The explicit reference to the CIA’s role appears in a copy of an internal history, The Battle for Iran, dating from the mid-1970s. The agency released a heavily excised version of the account in 1981 in response to an ACLU lawsuit, but it blacked out all references to TPAJAX, the code name for the U.S.-led operation. Those references appear in the latest release. Additional CIA materials posted today include working files from Kermit Roosevelt, the senior CIA officer on the ground in Iran during the coup. They provide new specifics as well as insights into the intelligence agency’s actions before and after the operation.

The 1953 coup remains a topic of global interest because so much about it is still under intense debate. Even fundamental questions — who hatched the plot, who ultimately carried it out, who supported it inside Iran, and how did it succeed — are in dispute.

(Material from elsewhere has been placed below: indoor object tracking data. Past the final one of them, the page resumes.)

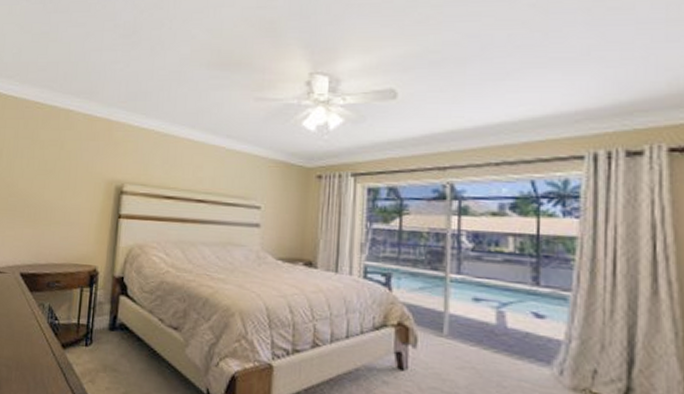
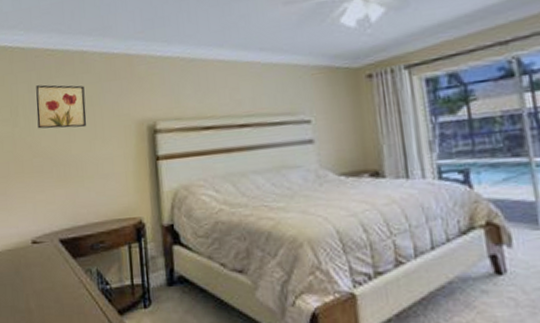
wall art: none [17,133,65,178] -> present [36,84,87,129]

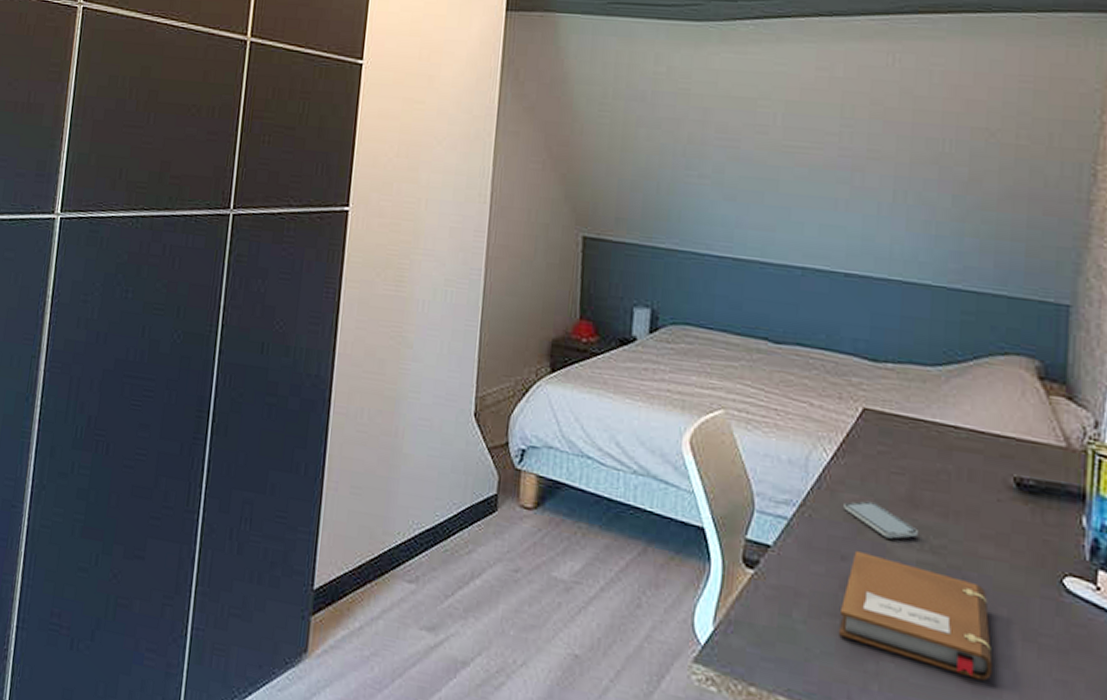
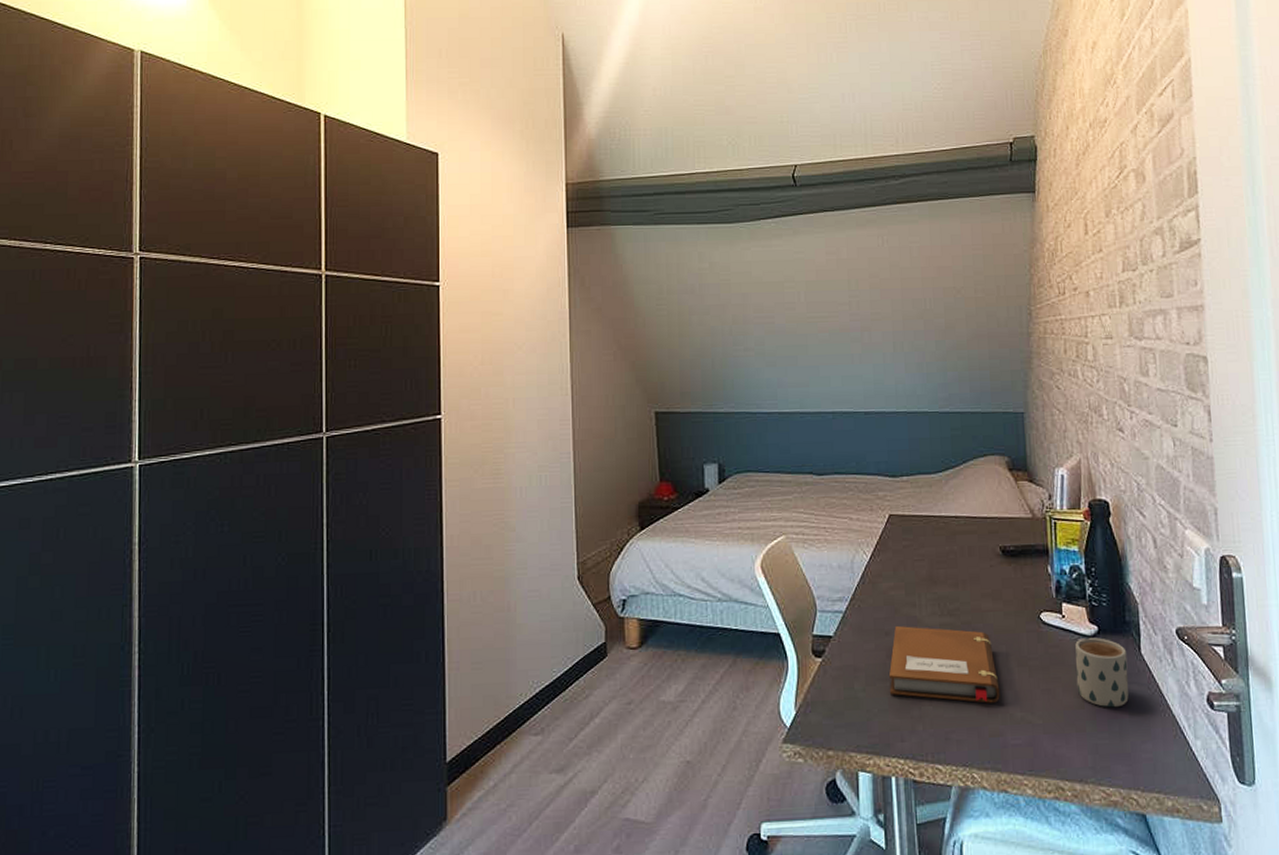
smartphone: present [844,500,918,539] -> none [883,585,938,611]

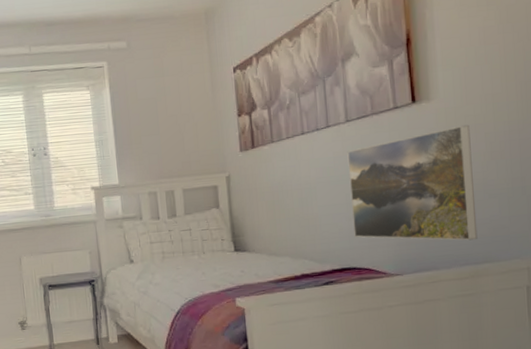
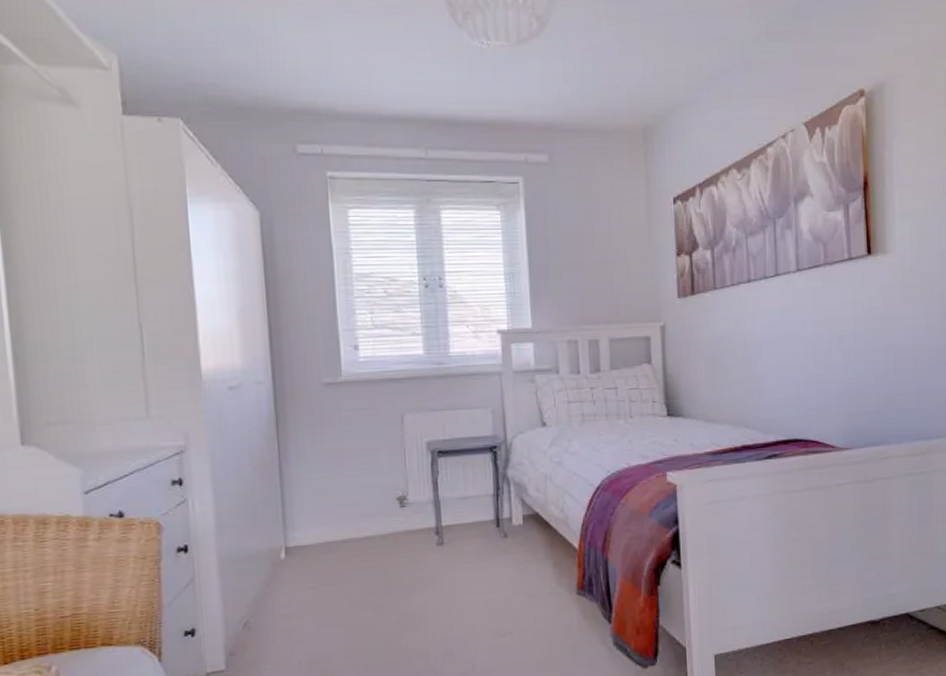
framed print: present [347,124,478,241] -> none [797,283,931,413]

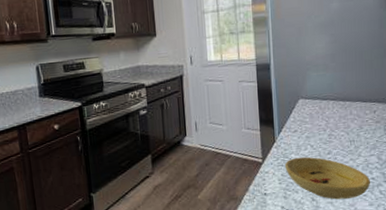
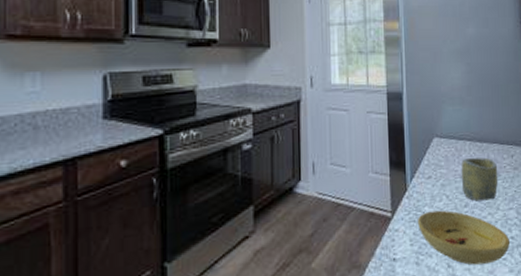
cup: none [324,113,360,149] -> present [461,157,498,201]

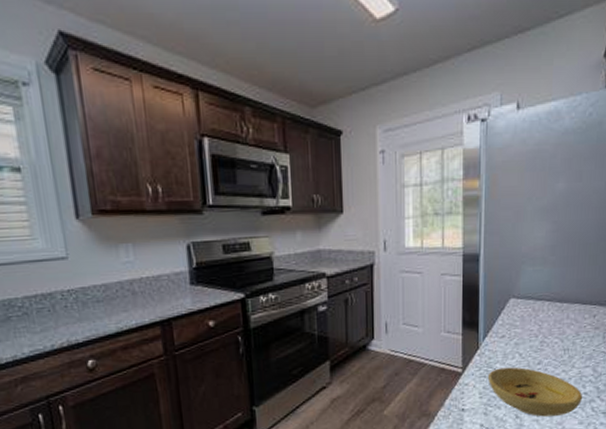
cup: present [461,157,498,201] -> none [536,317,577,359]

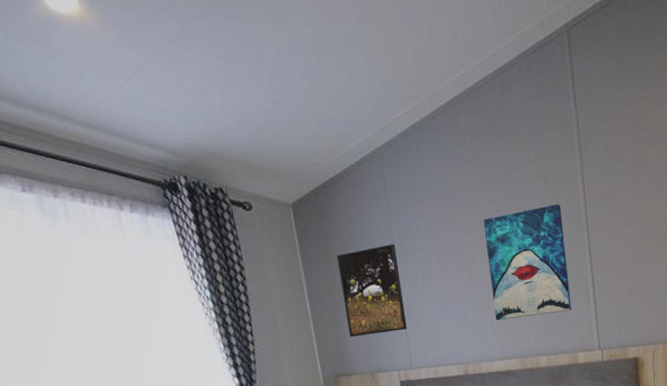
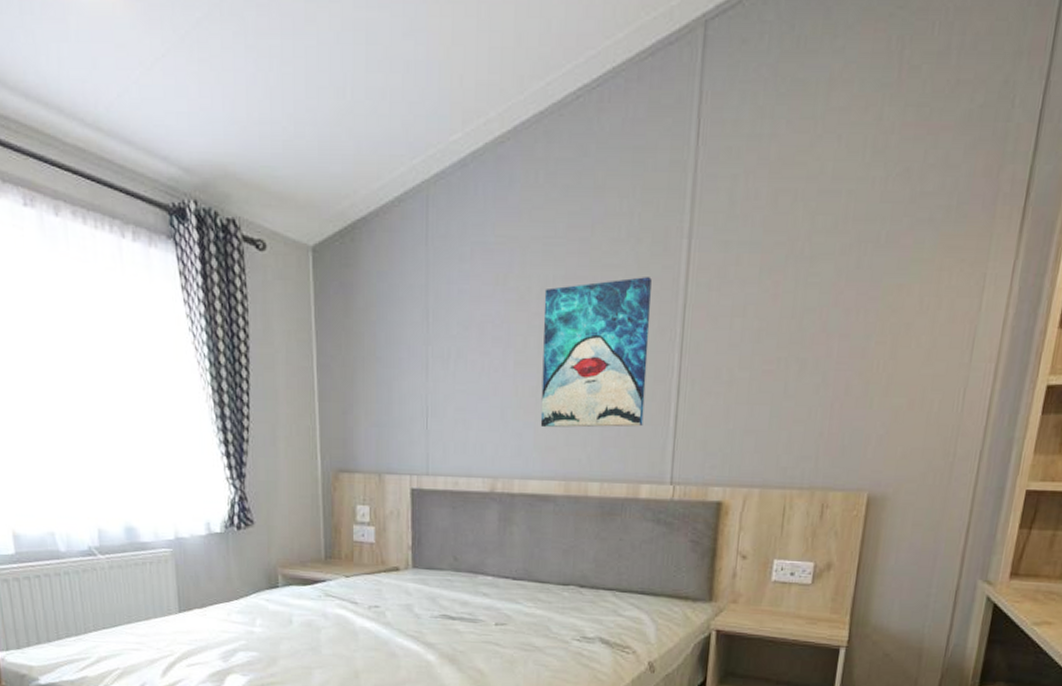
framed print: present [336,244,408,338] -> none [356,310,429,426]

The issue is more than academic. Political partisans on all sides, including the Iranian government, regularly invoke the coup to argue whether Iran or foreign powers are primarily responsible for the country’s historical trajectory, whether the United States can be trusted to respect Iran’s sovereignty, or whether Washington needs to apologize for its prior interference before better relations can occur.

About the guest:

Malcolm Byrne, Deputy Director and Director of Research, has worked at the Archive since 1986, and since 1990 has supervised the research process of identifying and obtaining documentation for the Archive’s collections. He currently directs the Openness in Russia and Eastern Europe Project, and the U.S.-Iran Relations Project, both of which promote multinational and multi-archival approaches to the study of recent, controversial historical events. Previously, he served as co-director of the Iran-contra documentation project, and coordinated the Archive’s project on U.S.-Soviet relations during the Cold War.